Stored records

──────────────────────────────

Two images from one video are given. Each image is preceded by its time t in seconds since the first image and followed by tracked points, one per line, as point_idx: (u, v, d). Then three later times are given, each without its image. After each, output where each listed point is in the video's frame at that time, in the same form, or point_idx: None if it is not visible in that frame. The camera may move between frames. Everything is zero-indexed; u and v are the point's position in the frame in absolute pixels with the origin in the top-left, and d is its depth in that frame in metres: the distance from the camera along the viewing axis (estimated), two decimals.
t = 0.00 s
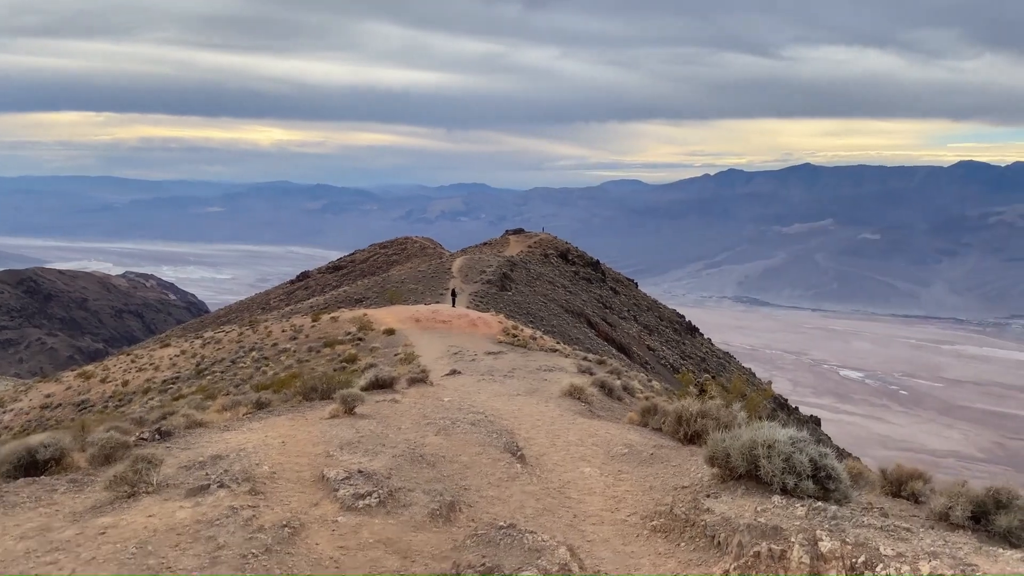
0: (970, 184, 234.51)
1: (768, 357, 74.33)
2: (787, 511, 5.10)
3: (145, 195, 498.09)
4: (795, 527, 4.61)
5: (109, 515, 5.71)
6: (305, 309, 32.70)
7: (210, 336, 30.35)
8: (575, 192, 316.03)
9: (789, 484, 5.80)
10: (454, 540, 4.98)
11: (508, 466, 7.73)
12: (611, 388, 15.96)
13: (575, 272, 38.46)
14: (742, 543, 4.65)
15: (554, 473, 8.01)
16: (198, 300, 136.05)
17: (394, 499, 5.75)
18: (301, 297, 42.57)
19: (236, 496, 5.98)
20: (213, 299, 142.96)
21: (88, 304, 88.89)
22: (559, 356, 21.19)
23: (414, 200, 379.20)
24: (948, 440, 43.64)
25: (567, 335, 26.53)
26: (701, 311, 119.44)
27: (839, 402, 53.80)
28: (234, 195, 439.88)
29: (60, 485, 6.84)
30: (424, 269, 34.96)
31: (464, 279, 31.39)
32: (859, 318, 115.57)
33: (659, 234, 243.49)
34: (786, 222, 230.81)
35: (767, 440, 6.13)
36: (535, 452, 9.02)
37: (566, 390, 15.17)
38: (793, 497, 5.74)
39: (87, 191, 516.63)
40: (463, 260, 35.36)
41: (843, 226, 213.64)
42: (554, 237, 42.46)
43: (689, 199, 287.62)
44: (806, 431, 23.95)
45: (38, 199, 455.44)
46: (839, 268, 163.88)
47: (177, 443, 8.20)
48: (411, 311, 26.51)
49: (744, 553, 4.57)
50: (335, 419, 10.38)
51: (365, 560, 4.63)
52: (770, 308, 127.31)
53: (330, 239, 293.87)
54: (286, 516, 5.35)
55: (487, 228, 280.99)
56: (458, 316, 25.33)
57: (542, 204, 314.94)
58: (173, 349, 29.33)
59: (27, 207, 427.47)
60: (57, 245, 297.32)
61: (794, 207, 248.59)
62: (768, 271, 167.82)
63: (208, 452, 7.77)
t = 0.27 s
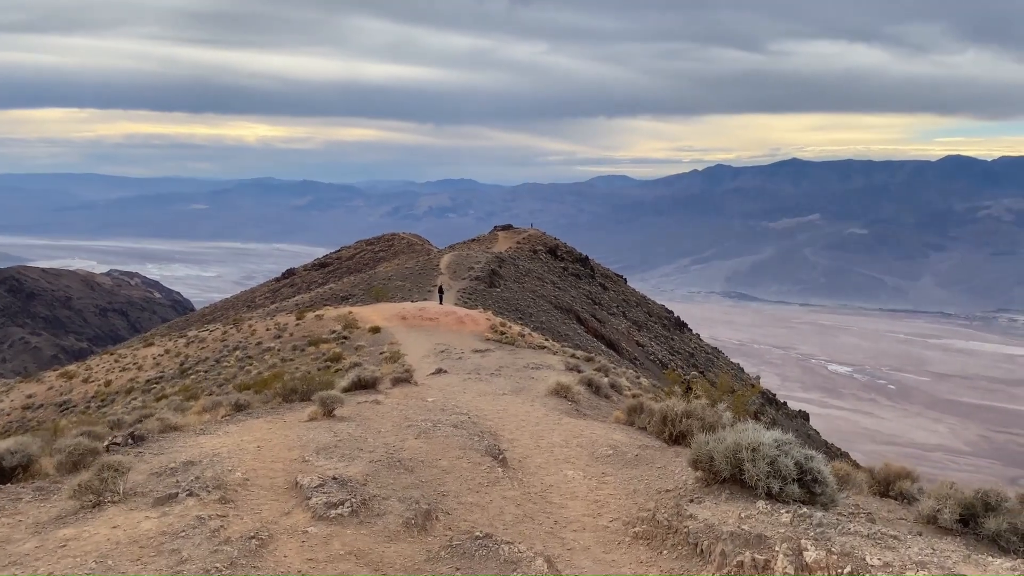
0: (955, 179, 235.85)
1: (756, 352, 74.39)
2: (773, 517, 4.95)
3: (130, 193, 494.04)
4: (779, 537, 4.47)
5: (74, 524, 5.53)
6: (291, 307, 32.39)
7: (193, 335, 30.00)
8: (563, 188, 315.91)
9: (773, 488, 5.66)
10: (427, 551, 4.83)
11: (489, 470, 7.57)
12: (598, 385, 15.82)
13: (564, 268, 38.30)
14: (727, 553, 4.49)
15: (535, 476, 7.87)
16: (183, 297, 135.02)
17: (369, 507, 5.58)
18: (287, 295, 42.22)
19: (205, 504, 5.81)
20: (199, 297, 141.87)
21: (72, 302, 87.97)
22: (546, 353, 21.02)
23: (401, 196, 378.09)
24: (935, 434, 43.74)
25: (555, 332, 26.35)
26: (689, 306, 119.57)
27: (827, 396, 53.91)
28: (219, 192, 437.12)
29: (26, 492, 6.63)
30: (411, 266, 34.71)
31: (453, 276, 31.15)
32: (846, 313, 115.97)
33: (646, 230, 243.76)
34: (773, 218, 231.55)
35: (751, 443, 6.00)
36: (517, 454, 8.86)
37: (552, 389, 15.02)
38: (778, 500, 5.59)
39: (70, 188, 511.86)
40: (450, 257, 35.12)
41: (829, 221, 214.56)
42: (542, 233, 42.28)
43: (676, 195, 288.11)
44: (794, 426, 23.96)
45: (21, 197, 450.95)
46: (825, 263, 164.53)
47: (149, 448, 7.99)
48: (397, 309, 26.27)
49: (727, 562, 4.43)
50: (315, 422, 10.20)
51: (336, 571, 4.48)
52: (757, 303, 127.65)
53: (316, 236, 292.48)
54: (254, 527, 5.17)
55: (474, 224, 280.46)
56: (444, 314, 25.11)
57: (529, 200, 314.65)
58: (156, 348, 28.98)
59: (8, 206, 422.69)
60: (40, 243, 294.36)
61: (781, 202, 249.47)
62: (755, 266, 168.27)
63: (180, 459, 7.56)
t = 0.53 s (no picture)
0: (949, 172, 236.30)
1: (751, 346, 74.44)
2: (757, 512, 4.89)
3: (124, 189, 492.47)
4: (762, 532, 4.41)
5: (51, 522, 5.46)
6: (286, 303, 32.29)
7: (187, 331, 29.87)
8: (558, 183, 315.82)
9: (761, 482, 5.60)
10: (406, 548, 4.76)
11: (476, 465, 7.50)
12: (590, 379, 15.79)
13: (559, 263, 38.23)
14: (709, 548, 4.43)
15: (523, 470, 7.80)
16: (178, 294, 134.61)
17: (348, 504, 5.51)
18: (282, 291, 42.10)
19: (184, 501, 5.72)
20: (194, 294, 141.47)
21: (67, 299, 87.64)
22: (539, 348, 20.97)
23: (396, 192, 377.64)
24: (929, 427, 43.78)
25: (549, 327, 26.28)
26: (684, 301, 119.63)
27: (822, 389, 53.98)
28: (214, 188, 436.03)
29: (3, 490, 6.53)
30: (405, 262, 34.60)
31: (447, 272, 31.07)
32: (841, 306, 116.15)
33: (641, 225, 243.82)
34: (768, 212, 231.75)
35: (737, 436, 5.94)
36: (504, 450, 8.79)
37: (544, 383, 14.96)
38: (764, 495, 5.54)
39: (63, 185, 510.09)
40: (445, 252, 35.02)
41: (824, 214, 214.79)
42: (537, 228, 42.19)
43: (671, 189, 288.18)
44: (789, 419, 23.88)
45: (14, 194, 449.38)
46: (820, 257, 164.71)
47: (133, 446, 7.90)
48: (392, 305, 26.18)
49: (711, 557, 4.36)
50: (302, 417, 10.12)
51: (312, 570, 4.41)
52: (752, 297, 127.78)
53: (312, 232, 291.93)
54: (232, 525, 5.10)
55: (470, 219, 280.14)
56: (439, 309, 25.03)
57: (524, 194, 314.42)
58: (150, 345, 28.85)
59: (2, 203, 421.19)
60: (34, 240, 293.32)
61: (776, 196, 249.71)
62: (750, 260, 168.42)
63: (163, 456, 7.48)
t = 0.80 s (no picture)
0: (947, 165, 236.30)
1: (750, 340, 74.44)
2: (746, 510, 4.82)
3: (122, 185, 491.72)
4: (752, 530, 4.34)
5: (33, 521, 5.39)
6: (284, 298, 32.20)
7: (185, 327, 29.78)
8: (556, 177, 315.61)
9: (751, 479, 5.54)
10: (391, 547, 4.70)
11: (466, 461, 7.44)
12: (586, 373, 15.73)
13: (557, 257, 38.15)
14: (697, 546, 4.37)
15: (515, 467, 7.74)
16: (177, 289, 134.44)
17: (333, 503, 5.43)
18: (281, 286, 42.01)
19: (166, 502, 5.65)
20: (193, 290, 141.30)
21: (66, 295, 87.50)
22: (536, 342, 20.90)
23: (395, 187, 377.33)
24: (928, 419, 43.79)
25: (548, 321, 26.20)
26: (684, 294, 119.55)
27: (821, 383, 53.96)
28: (212, 184, 435.52)
29: None
30: (404, 257, 34.50)
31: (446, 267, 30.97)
32: (840, 299, 116.28)
33: (640, 219, 243.75)
34: (766, 206, 231.71)
35: (729, 433, 5.87)
36: (498, 446, 8.72)
37: (541, 378, 14.90)
38: (755, 492, 5.48)
39: (61, 181, 509.32)
40: (443, 247, 34.92)
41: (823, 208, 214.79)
42: (535, 223, 42.09)
43: (670, 183, 288.02)
44: (787, 413, 23.80)
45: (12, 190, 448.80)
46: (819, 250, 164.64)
47: (121, 444, 7.83)
48: (389, 300, 26.11)
49: (698, 556, 4.31)
50: (295, 414, 10.05)
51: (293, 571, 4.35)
52: (752, 291, 127.77)
53: (310, 227, 291.67)
54: (216, 525, 5.04)
55: (468, 213, 279.92)
56: (436, 304, 24.96)
57: (523, 189, 314.15)
58: (148, 340, 28.77)
59: (1, 200, 420.90)
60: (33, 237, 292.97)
61: (774, 190, 249.64)
62: (749, 254, 168.32)
63: (151, 454, 7.41)
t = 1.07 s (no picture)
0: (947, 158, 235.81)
1: (749, 334, 74.31)
2: (740, 508, 4.71)
3: (121, 181, 491.01)
4: (745, 531, 4.22)
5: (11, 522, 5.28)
6: (282, 294, 32.07)
7: (183, 323, 29.63)
8: (556, 172, 315.17)
9: (747, 477, 5.41)
10: (376, 549, 4.58)
11: (458, 459, 7.32)
12: (583, 369, 15.61)
13: (556, 252, 38.00)
14: (690, 546, 4.25)
15: (508, 465, 7.62)
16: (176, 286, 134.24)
17: (318, 502, 5.30)
18: (280, 282, 41.88)
19: (148, 501, 5.54)
20: (193, 286, 141.08)
21: (65, 291, 87.24)
22: (534, 337, 20.77)
23: (394, 182, 376.65)
24: (928, 413, 43.67)
25: (547, 317, 26.05)
26: (683, 289, 119.35)
27: (820, 377, 53.83)
28: (212, 179, 434.98)
29: None
30: (402, 252, 34.35)
31: (445, 262, 30.82)
32: (839, 294, 116.09)
33: (640, 213, 243.44)
34: (766, 200, 231.42)
35: (723, 430, 5.75)
36: (491, 443, 8.59)
37: (538, 373, 14.78)
38: (750, 490, 5.37)
39: (60, 177, 508.57)
40: (442, 243, 34.76)
41: (822, 202, 214.50)
42: (535, 218, 41.91)
43: (669, 178, 287.74)
44: (787, 407, 23.62)
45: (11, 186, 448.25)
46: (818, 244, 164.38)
47: (109, 443, 7.71)
48: (388, 295, 25.97)
49: (691, 557, 4.19)
50: (289, 411, 9.93)
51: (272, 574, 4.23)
52: (751, 285, 127.58)
53: (310, 222, 291.26)
54: (198, 525, 4.92)
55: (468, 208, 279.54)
56: (435, 299, 24.83)
57: (522, 183, 313.79)
58: (146, 337, 28.65)
59: None
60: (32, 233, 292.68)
61: (774, 184, 249.34)
62: (748, 248, 168.20)
63: (138, 452, 7.29)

──────────────────────────────

» **What is required**
Look through the data above and return exactly the lines from the one that contains "5: (109, 515, 5.71)" to the one that contains "52: (770, 308, 127.31)", inclusive, with nothing else.

» **Reply to the exercise**
5: (109, 515, 5.71)
6: (305, 309, 32.70)
7: (210, 336, 30.35)
8: (575, 192, 316.03)
9: (789, 484, 5.80)
10: (454, 540, 4.98)
11: (508, 466, 7.73)
12: (611, 388, 15.96)
13: (575, 272, 38.46)
14: (742, 543, 4.65)
15: (554, 473, 8.01)
16: (198, 300, 136.05)
17: (394, 499, 5.75)
18: (301, 297, 42.57)
19: (236, 496, 5.98)
20: (213, 299, 142.96)
21: (88, 304, 88.89)
22: (559, 356, 21.19)
23: (414, 200, 379.20)
24: (948, 440, 43.64)
25: (567, 335, 26.53)
26: (701, 311, 119.44)
27: (839, 402, 53.80)
28: (234, 195, 439.88)
29: (60, 485, 6.84)
30: (424, 269, 34.96)
31: (464, 279, 31.39)
32: (859, 318, 115.57)
33: (659, 234, 243.49)
34: (786, 222, 230.81)
35: (767, 440, 6.13)
36: (535, 452, 9.02)
37: (566, 390, 15.17)
38: (793, 497, 5.74)
39: (87, 191, 516.63)
40: (463, 260, 35.36)
41: (843, 226, 213.64)
42: (554, 237, 42.46)
43: (689, 199, 287.62)
44: (806, 431, 23.95)
45: (38, 199, 455.44)
46: (839, 268, 163.88)
47: (177, 443, 8.20)
48: (411, 311, 26.51)
49: (744, 553, 4.57)
50: (335, 419, 10.38)
51: (365, 560, 4.63)
52: (770, 308, 127.31)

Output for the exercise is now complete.